Guardaram então o ouro em sacos e colocaram-nos sobre os pôneis, que não gostaram nem um pouco da idéia. Depois disso, avançaram mais devagar, pois caminhavam a maior parte do tempo. Mas a terra estava verde e havia muita grama pela qual o hobbit caminhava alegremente. Limpava o rosto com um lenço de seda vermelho — não, nenhum dos seus sobrevivera, e ele havia tomado aquele emprestado de Elrond — pois junho trouxera o verão, e o tempo estava claro e quente outra vez.
Como todas as coisas chegam a um fim, até mesmo esta história, houve um dia em que finalmente avistaram a terra onde Bilbo nascera e fora criado, onde os contornos da paisagem e das árvores eram-lhe tão familiares quanto suas mãos e os dedos dos seus pés. Chegando a uma elevação, pode ver na distância a Colina, parou de repente e disse:
Gandalf olhou para ele.
— Meu querido Bilbo! — disse ele — Há algo errado com você! Não é mais o hobbit que era.
E, assim, atravessaram a ponte, passaram pelo moinho perto do rio, e chegaram à porta de Bilbo.
— Céus!
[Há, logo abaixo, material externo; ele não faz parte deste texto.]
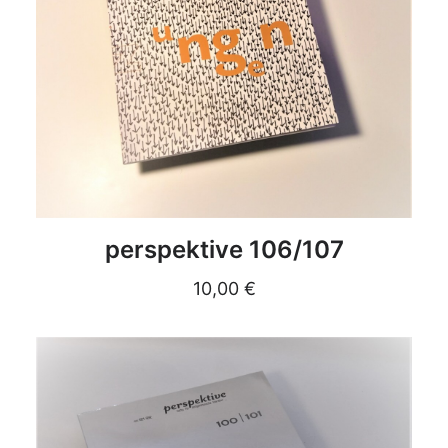
DETAILS
perspektive 106/107
10,00
€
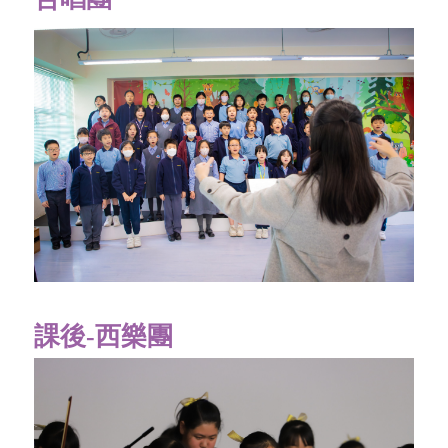
課後-西樂團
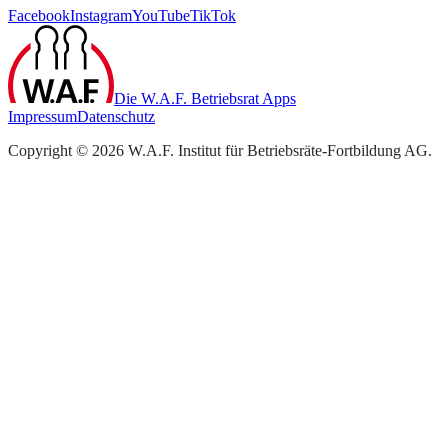
Facebook
Instagram
YouTube
TikTok
Die W.A.F. Betriebsrat Apps
Impressum
Datenschutz
Copyright ©
2026
W.A.F. Institut für Betriebsräte-Fortbildung AG
.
O que está acontecendo? — gritou ele. Havia grande confusão, e pessoas de todos os tipos, respeitáveis e não respeitáveis, amontoavam-se diante da porta, e muitos entravam e saiam — sem, nem ao menos, limpar os pés no capacho, como notou Bilbo irritado.
Se ele ficou surpreso, eles ficaram ainda mais. Tinha chegado no meio de um leilão. Havia um grande aviso em preto e vermelho pendurado no portão, dizendo que, no dia vinte e dois de junho, os senhores Fossador, Fossador e Covas venderiam em leilão os pertences do falecido e ilustríssimo Senhor Bilbo Bolseiro, de Bolsão, Sob a Colina, Vila dos Hobbits. A venda começaria às dez horas em ponto. Era quase hora do almoço, e a maioria das coisas já fora vendida por vários preços, que variavam de quase nada a pouquíssima coisa (como é comum acontecer em leilões). Os primos de Bilbo, os Sacola-Bolseiros, estavam, na verdade, ocupados medindo os cômodos da casa para ver se sua mobília caberia. Em resumo, Bilbo estava supostamente Morto, e nem todos que diziam isto ficaram tristes ao perceber que a suposição estava errada.
A volta do Sr. Bilbo Bolseiro criou enorme distúrbio, sob a Colina e sobre a Colina, e na outra margem do Água, foi muito mais que um prodígio. O incômodo legal, na verdade, durou anos. Demorou muito tempo até que se admitiu que o Sr. Bilbo Bolseiro estava vivo novamente. Foi muito difícil convencer as pessoas que tinham feito barganhas especialmente boas na Liquidação, e, no fim, para ganhar tempo, Bilbo teve de comprar de volta muitas peças de sua própria mobília. Muitas de suas colheres de prata desapareceram misteriosamente, e nunca se explicou o fato. Pessoalmente, ele suspeitava dos Sacola-Bolseiros. De sua parte, estes nunca admitiram que o Bolseiro que voltara era o genuíno e nunca mais tiveram boas relações com Bilbo. Realmente, eles queriam muito viver na sua agradável toca-hobbit.